The 2025 Alice Amsden Book Award Committee is delighted to announce the outcome of this year’s prize.

The Committee had an exceptionally hard task in 2025, with close to 40 outstanding entries on a wide range of important topics.

Among this exemplary field, two books stood out, and were indeed so good that it was impossible to choose an ultimate winner. The committee has thus unanimously agreed to award the 2025 prize jointly to:

The Gilded Cage: Technology, Development, and State Capitalism in China

(Princeton University Press) by Ya-Wen Lei

and

Visions of Financial Order: National Institutions and the Development of Banking Regulation

(Princeton University Press) by Kim Pernell

The Committee had the following to say about both contributions:

Ya-Wen Lei’s The Gilded Cage offers powerful insights into the policy and legal instruments that underpin the functioning of the Chinese state and its relationship with private firms through the lens of techno-developmentalism. The book shows how the state drew distinctions between “low end” and “high end” industries as a strategy for industrial transformation and global catch-up, while highlighting implications for economic growth as well as widening inequality. Based on extensive fieldwork by way of interviews, ethnography, and archival data, Lei examines the role of the Chinese state and the increasingly powerful tech companies, as well as their instruments of control and surveillance of the workers. It is a brilliantly insightful and meticulously researched work that unveils the paradoxes of state control and public participation in contemporary China with unmatched clarity and depth.

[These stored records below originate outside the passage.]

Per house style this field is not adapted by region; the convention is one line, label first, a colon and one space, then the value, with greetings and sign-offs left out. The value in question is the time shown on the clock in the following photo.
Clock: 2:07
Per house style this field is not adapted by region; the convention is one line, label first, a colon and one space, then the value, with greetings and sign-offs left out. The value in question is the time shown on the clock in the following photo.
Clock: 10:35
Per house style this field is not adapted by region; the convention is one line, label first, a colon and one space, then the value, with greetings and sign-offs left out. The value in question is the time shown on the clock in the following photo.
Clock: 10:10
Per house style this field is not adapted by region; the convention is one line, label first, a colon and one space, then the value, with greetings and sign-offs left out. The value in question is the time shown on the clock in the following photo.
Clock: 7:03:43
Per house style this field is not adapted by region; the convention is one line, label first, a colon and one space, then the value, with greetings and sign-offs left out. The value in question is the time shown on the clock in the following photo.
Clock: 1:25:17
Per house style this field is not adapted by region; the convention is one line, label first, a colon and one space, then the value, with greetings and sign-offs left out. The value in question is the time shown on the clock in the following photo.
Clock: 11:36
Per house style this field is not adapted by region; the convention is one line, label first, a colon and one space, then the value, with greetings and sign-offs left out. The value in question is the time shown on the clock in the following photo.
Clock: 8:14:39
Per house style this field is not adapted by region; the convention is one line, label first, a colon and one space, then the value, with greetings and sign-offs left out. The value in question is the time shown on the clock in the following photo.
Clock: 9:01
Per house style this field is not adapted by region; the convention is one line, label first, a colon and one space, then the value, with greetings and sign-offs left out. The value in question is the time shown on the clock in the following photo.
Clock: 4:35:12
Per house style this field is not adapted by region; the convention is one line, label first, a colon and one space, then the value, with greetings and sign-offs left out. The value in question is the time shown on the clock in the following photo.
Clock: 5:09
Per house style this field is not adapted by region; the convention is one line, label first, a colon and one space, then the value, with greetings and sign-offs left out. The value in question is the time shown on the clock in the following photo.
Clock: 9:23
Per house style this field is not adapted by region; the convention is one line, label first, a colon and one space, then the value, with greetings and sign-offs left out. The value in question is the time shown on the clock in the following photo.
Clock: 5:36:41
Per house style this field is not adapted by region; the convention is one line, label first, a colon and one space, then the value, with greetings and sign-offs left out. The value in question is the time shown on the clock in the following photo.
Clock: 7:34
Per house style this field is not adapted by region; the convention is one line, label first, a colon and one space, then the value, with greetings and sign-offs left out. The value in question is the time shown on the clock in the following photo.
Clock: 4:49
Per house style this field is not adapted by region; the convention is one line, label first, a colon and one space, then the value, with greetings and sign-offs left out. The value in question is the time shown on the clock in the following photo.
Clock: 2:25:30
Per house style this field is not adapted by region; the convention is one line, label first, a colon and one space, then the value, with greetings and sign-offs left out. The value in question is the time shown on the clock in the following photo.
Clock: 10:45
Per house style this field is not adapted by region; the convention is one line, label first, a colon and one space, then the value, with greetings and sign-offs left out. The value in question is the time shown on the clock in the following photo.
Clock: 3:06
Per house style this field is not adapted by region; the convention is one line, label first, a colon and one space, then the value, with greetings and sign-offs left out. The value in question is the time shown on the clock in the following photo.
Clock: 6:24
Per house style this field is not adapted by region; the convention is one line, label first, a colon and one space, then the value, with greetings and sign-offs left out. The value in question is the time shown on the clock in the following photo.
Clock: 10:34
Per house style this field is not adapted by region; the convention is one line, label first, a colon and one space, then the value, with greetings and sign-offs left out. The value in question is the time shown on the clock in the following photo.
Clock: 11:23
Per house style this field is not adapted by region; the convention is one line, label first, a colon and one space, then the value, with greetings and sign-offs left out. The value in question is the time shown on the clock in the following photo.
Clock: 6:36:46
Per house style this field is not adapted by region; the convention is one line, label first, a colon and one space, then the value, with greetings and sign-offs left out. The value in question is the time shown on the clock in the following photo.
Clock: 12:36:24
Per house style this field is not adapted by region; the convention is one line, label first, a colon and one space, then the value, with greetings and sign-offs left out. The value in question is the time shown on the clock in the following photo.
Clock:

Kim Pernell’s Visions of Financial Order is a comparative historical tour de force that shows how financial market regulation is shaped by often-competing cultural conceptions of the social order. The book focuses on the evolution of banking regulation in the US, Canada, and Spain going back to the 1780s. Its cross-national comparison walks the reader through specific historical junctures and shows how political institutions represented principles of order and/or conflict, which in turn informed the developments in each country’s national banking regulatory system. Visions of Financial Order is a timely and masterful exploration of how national institutions shape banking regulation, offering a compelling and nuanced analysis that reshapes our understanding of global financial governance. By challenging dominant accounts of the drivers of regulatory change, Pernell’s analysis helps us to understand how the economy actually functions and, with luck, how to better manage it.

Taken together, these books represent some of the very best socio-economic thinking.

The Committee extends their warmest congratulations to the winners.